Family Ceilidh led by Caroline Brockbank of CeilidhKids at Abbeyhill Primary School Photo © Scibor Lipinski

 

Finally, before the festival weekend kicks off, there will be a the full day of CPD (Continuing Professional Development) workshops on 20 April celebrating 12 different types of world traditional dance, from South Africa to the South of Scotland, i.e. excavating and reviving a series of traditional dances set to Scottish Lowland and Borders pipes. The workshops, which will provide inspiration for the new festival commissions by Jonzi D, Mare Tralla and Jim Mackintosh, are a key aspect of the ongoing festival partnership with the Moray House School of Education and Sport, University of Edinburgh and will culminate on 30 April with Jonzi’s keynote festival lecture on decolonising the expressive arts curriculum – open to all students, staff and the general public. 

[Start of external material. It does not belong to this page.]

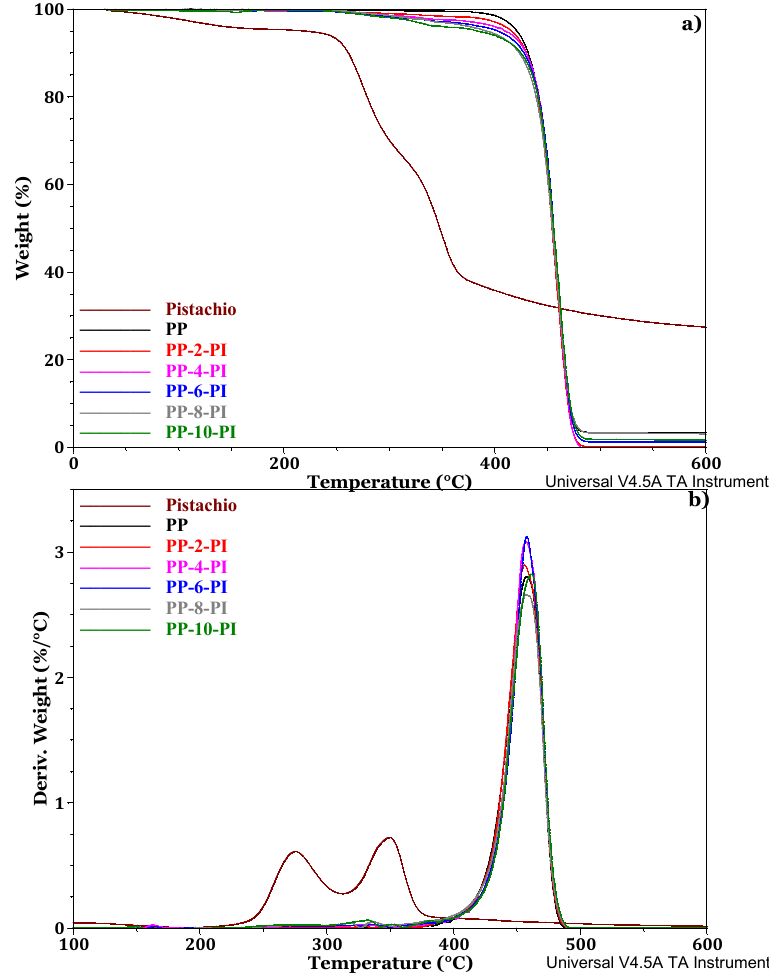
Figure 4. TGA thermogram of % weight loss ( a ) and derivative of %wt(°C), ( b ) for PP, PI, and PP-PI composites.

All festival events are presented on a ‘pay what you can‘ basis, while the exhibitions and the related hands-on traditional craft activities at Edinburgh’s Central Library are free and open to all. 

 

Vanessa Boyd, Interim Head of Dance at Creative Scotland commented: 

“The upcoming Pomegranates Festival in the capital promises a vibrant gathering of artists uniting to celebrate and present a diverse tapestry of Scottish traditional dance alongside traditional dance from migrant communities and various cultures. What makes this festival truly exceptional is the breadth of the programming provided by Traditional Dance Forum of Scotland which will enable many more people the opportunity to experience and engage with a strong mix of traditional dance from Scotland and around the world.”

 

Wendy Timmons, Festival Producer and Senior Lecturer in Dance Science and Education at Moray House School of Education and Sport, University of Edinburgh said:

“The University is delighted to be working in partnership with Traditional Dance Forum Scotland on this year’s Pomegranates Festival. The festival is an important part of our year-round work with schools and communities in Edinburgh, and key for our academic studies of different styles of dancing currently practised in Scotland. Scottish Dancing has its place in the festival, but it is the dances from all the different cultures living in Scotland, and the interconnections these create, that make this festival unique. Pomegranates is grounded in diversity and our role at the University is to ensure it reaches the broadest audiences possible through our livestreaming and academic work. I couldn’t be more thrilled with the line-up in this year’s programme and am looking forward to an absolutely fantastic weekend of dance.”

 

Iliyana Nedkova, Festival Producer and Curator of the Traditional Dance Forum of Scotland said: 

“It is so satisfying to see that the pomegranate ruby seeds of traditional dance that we planted for the first time in spring 2022, once again blossom into Scotland’s springtime festival for world trad dance. As a new festival born in times of uncertainty, displacement and border restrictions, we were inspired by a poem by Ian McMillan that captured the zeitgeist. Little did we know that Ian would become our first poet-in-residence. Three years on, we remain committed to this duet of poetry and pragmatism. I believe we are the only festival home for the diverse dance forms of the different migrant communities across Scotland from Indonesia and Ireland to Costa Rica and the Congo who all share the primary ingredient of world dance – the triple step.”

 

Tickets available at https://linktr.ee/pomegranatesfest

 

 

The Pomegranates Festival is Scotland’s springtime festival of international traditional dance. Initiated and produced by Traditional Dance Forum of Scotland it is presented in partnership with Traditional Arts and Culture Scotland, Moray House School of Education and Sport, University of Edinburgh, Edinburgh City Libraries, Dance Base and the Scottish Storytelling Centre. The Pomegranates Festival is funded by TRACS (Traditional Arts and Culture Scotland), Creative Scotland Traditional Dance Target Fund, The William Syson Foundation and Scottish Community Alliance through Pockets and Prospects Fund.